Originally Posted by xj32
...ok back to all seriousness, I personally find that the less tracks I have, the better my mixes are.
Things I have done to get there.
- Submix tracks (think multiple mic setups)
- stop thinking that everything has to be recorded in stereo
- have the musicians nail a take
- stop the thinking of "fix it in the mix"
- Stop the thinking of: Just because I can...
- Have a self imposed track limit. I find often I was much more creative in the old days when all I had was 4 to 8 tracks of Tape (ana or dig)

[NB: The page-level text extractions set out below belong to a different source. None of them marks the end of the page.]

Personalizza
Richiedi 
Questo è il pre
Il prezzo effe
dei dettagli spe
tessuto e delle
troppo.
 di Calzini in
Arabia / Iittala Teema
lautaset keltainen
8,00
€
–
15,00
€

- Sub mix and do bounce downs (sometimes if the client wants me to I keep the original tracks buried, but muted in a folder track just in case.)
More food for thought.
So you say you sometimes get up to 40 tracks, but if you are submixing and bouncing down, then in reality you are using more tracks. I'm just leaving everything as it was originally recorded, both for mixdown and archiving.

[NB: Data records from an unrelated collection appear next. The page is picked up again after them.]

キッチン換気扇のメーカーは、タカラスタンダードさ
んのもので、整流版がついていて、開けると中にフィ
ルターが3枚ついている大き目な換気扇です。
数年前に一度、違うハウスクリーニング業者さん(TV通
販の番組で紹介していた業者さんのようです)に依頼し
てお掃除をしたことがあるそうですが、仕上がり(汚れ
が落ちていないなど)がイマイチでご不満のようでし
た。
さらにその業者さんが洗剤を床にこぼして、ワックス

A lot of things are recorded in stereo, but only things that really should be. Usually guitars are mono. I don't exactly subscribe to the acusonic recording process per se but I certainly see the point. Bruce Swedien was one of the first if not the first person to try to utilize "unlimited" track count. I think his mixes sound alright.
These tracks are all with good quality session musicians, who nail the takes and don't need to be fixed in the mix. If I'm working with poor musicians, I don't have the patience to deal with that many tracks of crap. These are not alternate takes or comps, although every track does not always get used in the final mixdown.
I find I can be creative when I don't have worry about technical limitations like track count. If I hear sometime that needs to be added, I just add it. I don't have to submix or bounce tracks down, or move things around to track it. Then when it comes to mix, I don't have to worry about having mulitple sounds on the same track, so I can do less automating.
At least for me, having this many tracks is not "just because I can", but because I always wished I could. Some art is created by self imposed limitations. When I'm capturing someone else's art, I prefer to have no limitations, and to be able to deliver what they hear in their head.